Abstract

During February of 1987 the National Museum of Mali in Bamako and the Fowler Museum of Cultural History at UCLA began a collaborative project to study and document social institutions that support weaving and associated technologies in Mali, and to collect examples of locally-produced textiles for each of the two museums. Claude Daniel Ardouin, Director of the National Museum of Mali until 1987, defined a textiles collection project as part of what he conceived to be the National Museum's mandate to protect Mali's cultural heritage, a heritage in which the production of textiles plays a significant role. Ardouin quite literally reinvented Mali's National Museum as an actively archival institution, believing it to be essential and instrumental in conserving the country's rich artistic traditions. Toward this end, in 1986 Ardouin and Philip L. Ravenhill, then Director of the West African Museums Project, began discussions with Doran H. Ross, Deputy Director of the Fowler Museum of Cultural History, about collaborative, long-term research. Resources and expenses would be shared, resulting in a mutually enriching collaboration.Early 1987 marked the first field season of the partnership that developed out of that early meeting.
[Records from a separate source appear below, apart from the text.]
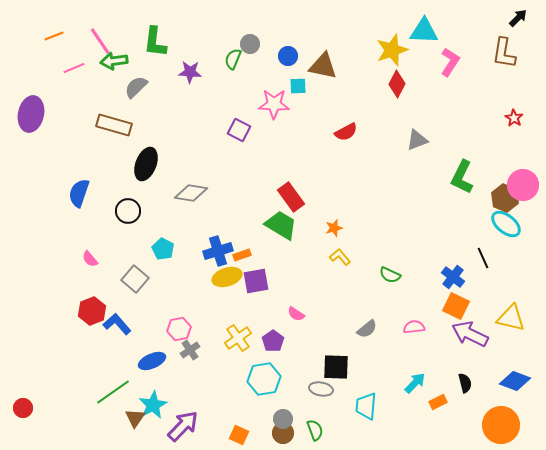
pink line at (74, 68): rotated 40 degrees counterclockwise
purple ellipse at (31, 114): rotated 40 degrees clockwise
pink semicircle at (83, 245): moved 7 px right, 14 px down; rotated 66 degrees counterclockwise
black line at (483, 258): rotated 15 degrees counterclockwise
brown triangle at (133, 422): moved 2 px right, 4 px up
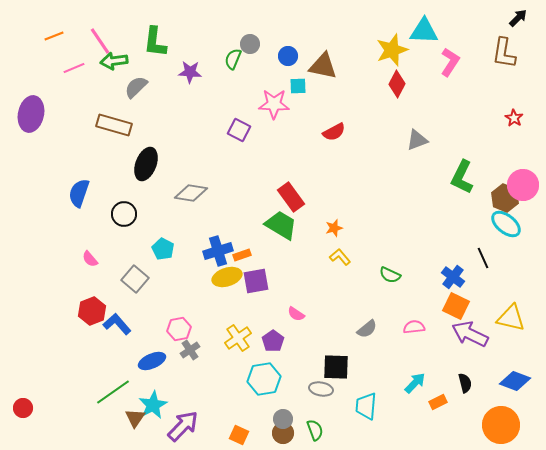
red semicircle at (346, 132): moved 12 px left
black circle at (128, 211): moved 4 px left, 3 px down
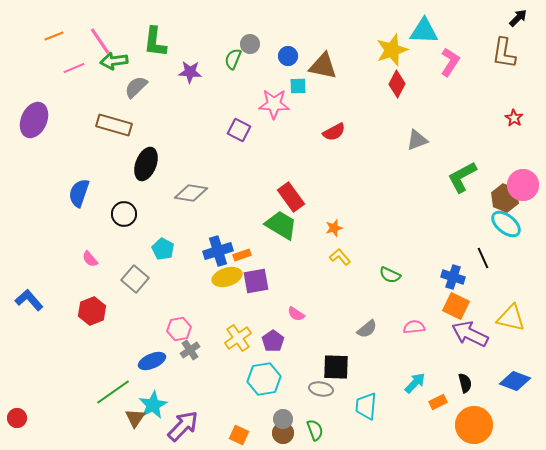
purple ellipse at (31, 114): moved 3 px right, 6 px down; rotated 12 degrees clockwise
green L-shape at (462, 177): rotated 36 degrees clockwise
blue cross at (453, 277): rotated 20 degrees counterclockwise
blue L-shape at (117, 324): moved 88 px left, 24 px up
red circle at (23, 408): moved 6 px left, 10 px down
orange circle at (501, 425): moved 27 px left
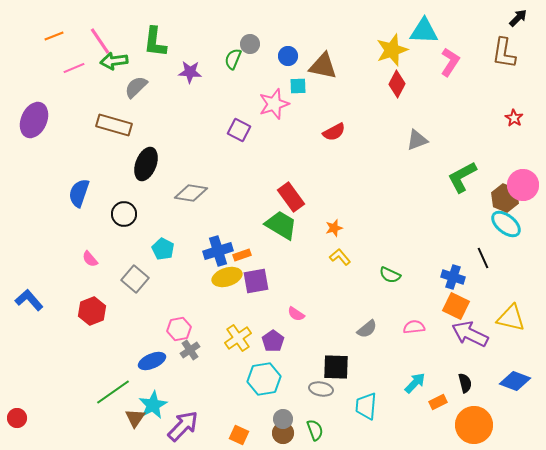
pink star at (274, 104): rotated 20 degrees counterclockwise
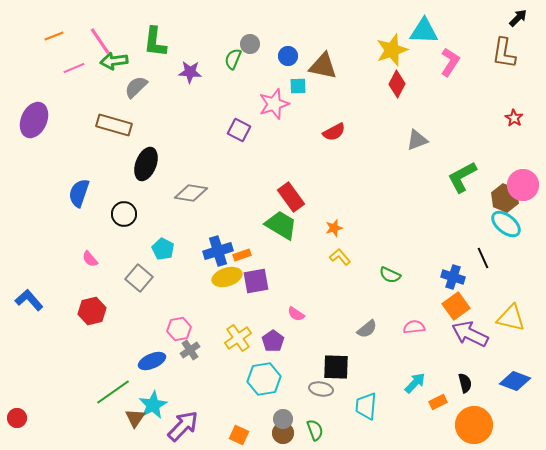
gray square at (135, 279): moved 4 px right, 1 px up
orange square at (456, 306): rotated 28 degrees clockwise
red hexagon at (92, 311): rotated 8 degrees clockwise
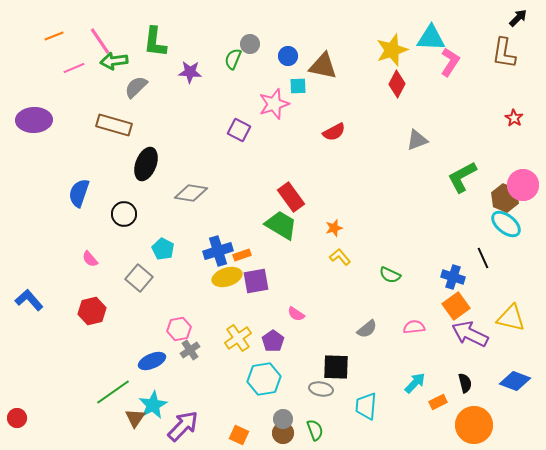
cyan triangle at (424, 31): moved 7 px right, 7 px down
purple ellipse at (34, 120): rotated 64 degrees clockwise
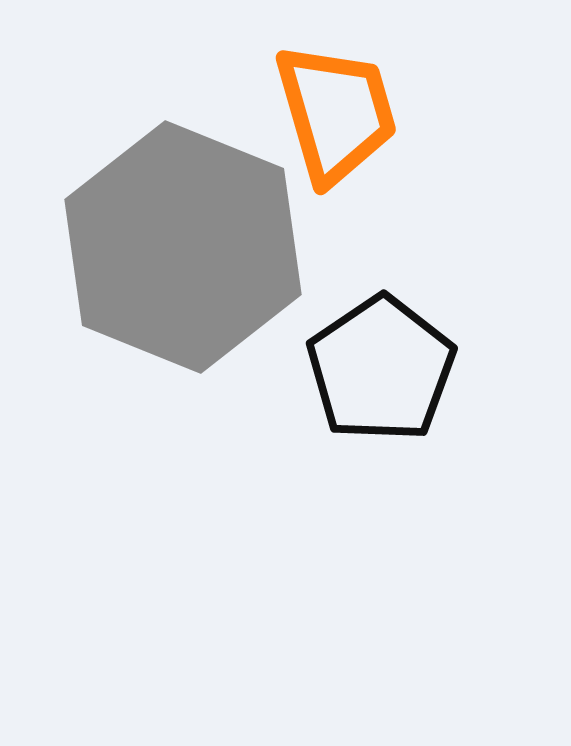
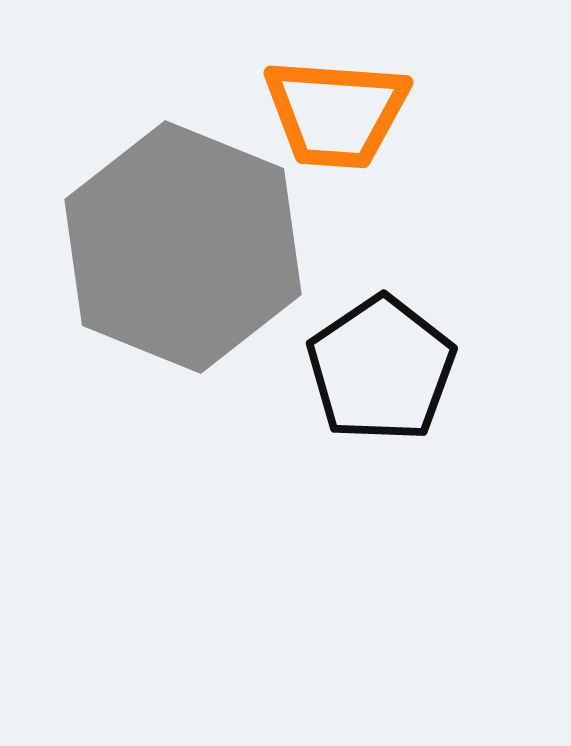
orange trapezoid: rotated 110 degrees clockwise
By 1991, under the joint auspices of Ross and Samuel Sidibe, present Director of the National Museum of Mali, the collaboration had completed the projected five field seasons of textiles documentation and collection covering five regions of Mali. This paper addresses some practical aspects of this extended, institutionally sponsored, collaborative fieldwork. It also discusses the collaborative project under the sometimes harsh light of postcolonial self-examination.